DIŞİŞLERİ DE HEMEN ÇARK ETTİ
Müsteşar Feridun Sinirlioğlu saat 19:00 sularında yaptığı öne sürülen ‘Güvenli Bölge’ açıklaması saat 22:00 sularında Dışişleri Bakanlığı tarafından basın kuruluşlarına geçilen bilgi notuyla geri çekildi. Bilgi notunda Sinirlioğlu’nun ‘anlaşmaya vardık’ şeklinde bir açıklaması olmadığı belirtilerek,“Bugün bazı basın yayın organlarında Dışişleri Bakanlığı Müsteşarı Feridun Sinirlioğlu’na atfen Suriye’deki güvenli bölgeye ilişkin bazı ifadeler yayımlanmıştır. Müsteşar Sinirlioğlu bugün bir grup gazeteciye ‘ABD ile Türkiye arasındaki mutabakat çerçevesinde DEAŞ’tan arındırılacak bölgenin fiilen bir güvenli bölge haline geleceğine dair Amerikan basınında da haberler yer aldığını, DEAŞ’dan arındırılacak bu bölgenin kontrolünün ve korunmasının Suriye muhalefeti kuvvetleri tarafından yapılacağını, Suriye muhalefeti unsurlarının oluşturacağı ‘bölge muhafaza gücü’ne gereken hava korumasını ve desteği ABD ve Türkiye’nin sağlayacağını ifade etmiştir. Yukarıda kayıtlı ifadeler dışında Sayın Müsteşar’a atfen yayımlanan hususlara itibar edilmemesi rica olunur” dedi.

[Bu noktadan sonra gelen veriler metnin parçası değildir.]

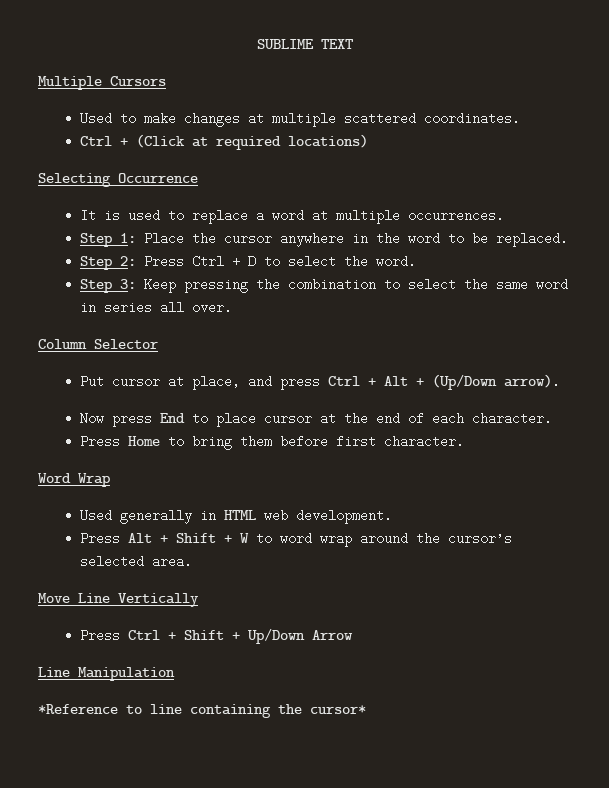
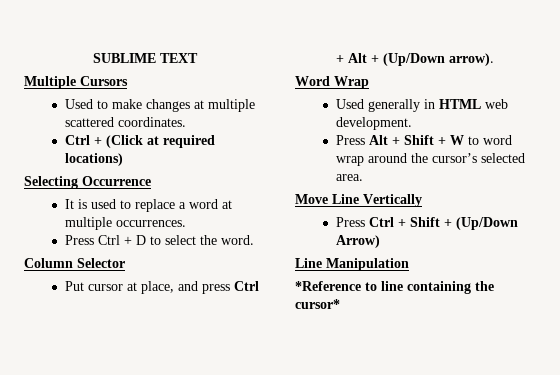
[79,232,568,247] [79,256,136,270] Step 1: Place the cursor anywhere in the word to be replaced. // Step 2: -> (186, 223) none
[79,278,568,293] [79,301,232,314] // Step 3: Keep pressing the combination to select the same word in series all over. -> (254, 240) none
[79,412,552,427] [79,435,464,450] // Now press End to place cursor at the end of each character. // Press Home to bring them before first character. -> (494, 59) none
[246,628,353,644] Up/Down Arrow -> [455,217,518,230] [335,235,380,248] (Up/Down Arrow)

TÜRKİYE’YE GÖRE İNCİRLİK MUTABAKATI’NDA ‘GÜVENLİ BÖLGE’ VAR
Türkiye’nin önce anlaşmaya vardık, sonra yok öyle bir şey dediği, ABD sözcüsünün de yalanladığı ‘Güvenli Bölge’ konusunda hala bir adım atılamamış olması tepki çekiyor. Türkiye’nin mutabakattan hemen sonra İncirlik olmak üzere askeri üsleri koalisyon uçaklarına açmasının üzerinden iki hafta geçmesine rağmen ‘Güvenli Bölge’ konusunda kafaları karıştıran açıklamaların yapılması da Türkiye’nin oyuna getirildiğini gözler önüne seriyor. Peki sözü edilen İncirlik Mutabakatı’nda ‘Güvenli Bölge’ nasıl yer almıştı. Mutabakattın iki maddesi şu şekildeydi: Türkiye-Suriye sınırının Mare-Cerablus arasındaki 90 km’lik alan uçuşa yasak güvenli bölge ilan edilecek. Halihazırda ÖSO ve kısmen IŞİD’in bulunduğu bölgede yasaklı alanın derinliği 40-50 km olarak düşünülüyor.